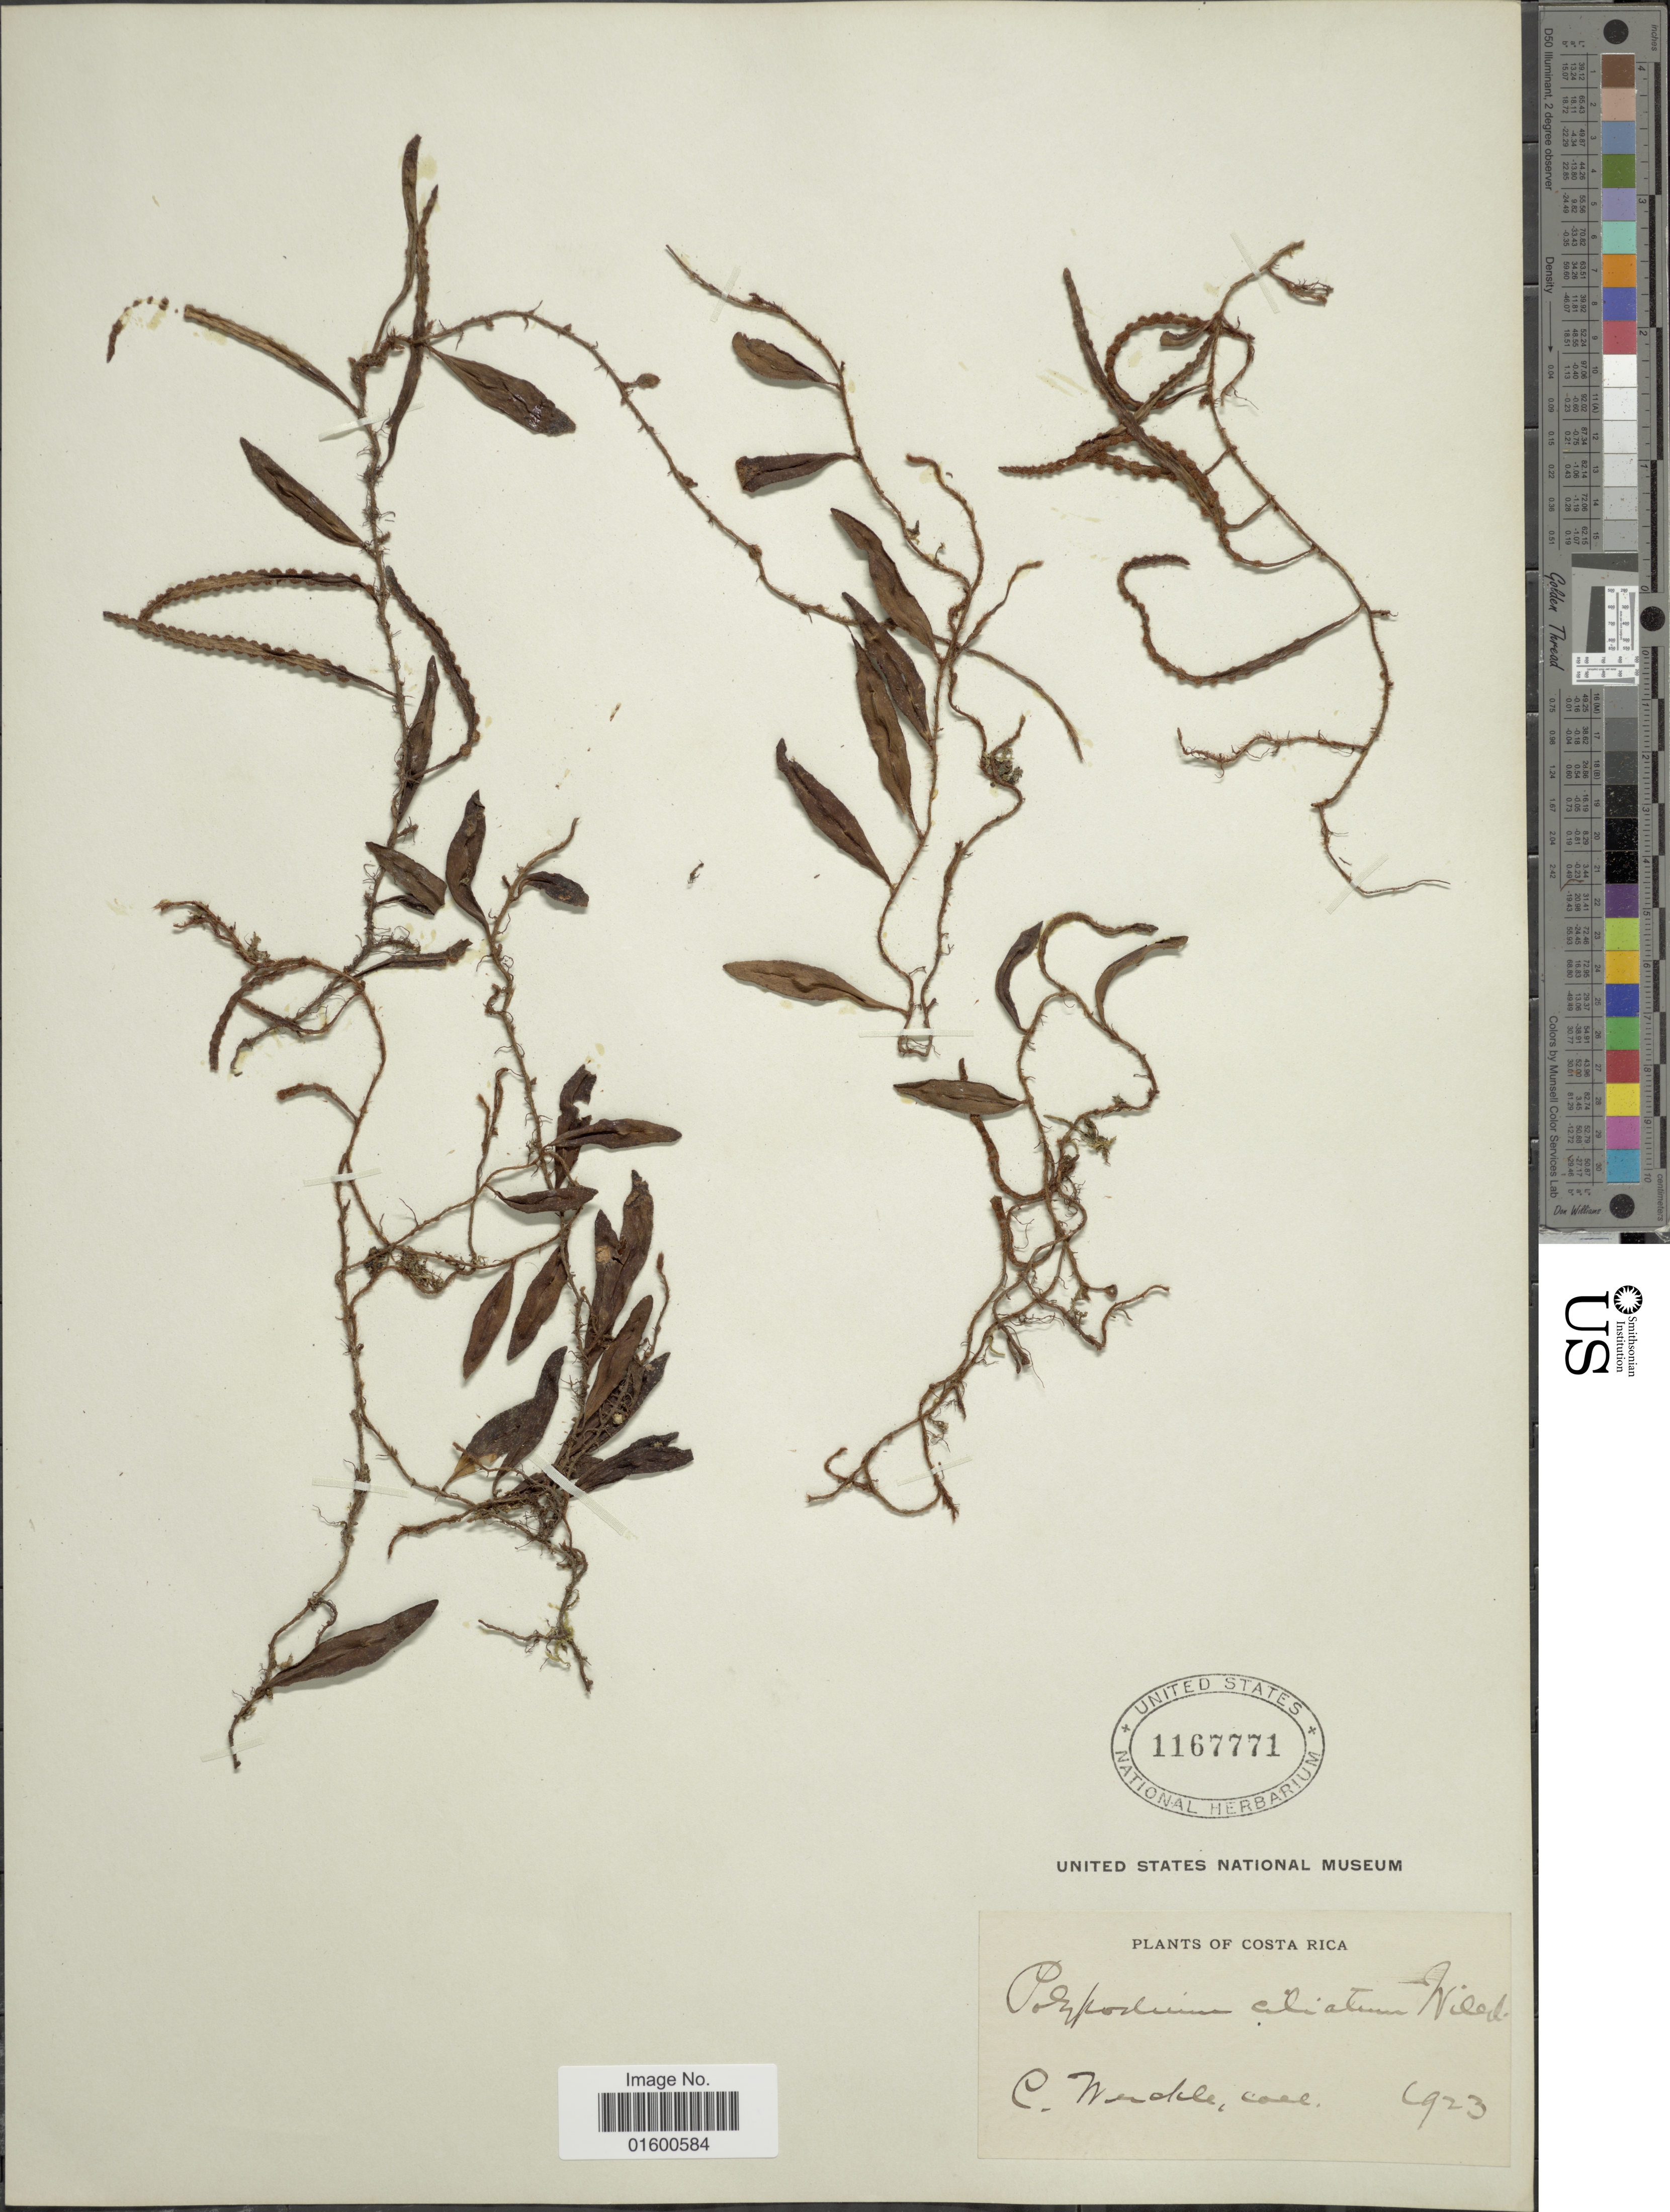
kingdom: Plantae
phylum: Tracheophyta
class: Polypodiopsida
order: Polypodiales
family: Polypodiaceae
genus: Microgramma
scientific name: Microgramma reptans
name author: (Cav.) A.R. Sm.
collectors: C. Wercklé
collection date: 1923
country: Costa Rica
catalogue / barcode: US 1167771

::::::::::

▶ _REQUIREMENTS_: Render the listing as a Markdown table with the columns Row and Catalog line, starting with the line containing "genus: Microgramma" and going on through the last line of the listing. Leave out any blank lines.

▶ _PROBLEM SOLUTION_:
| Row | Catalog line |
|---|---|
| 1 | genus: Microgramma |
| 2 | scientific name: Microgramma reptans |
| 3 | name author: (Cav.) A.R. Sm. |
| 4 | collectors: C. Wercklé |
| 5 | collection date: 1923 |
| 6 | country: Costa Rica |
| 7 | catalogue / barcode: US 1167771 |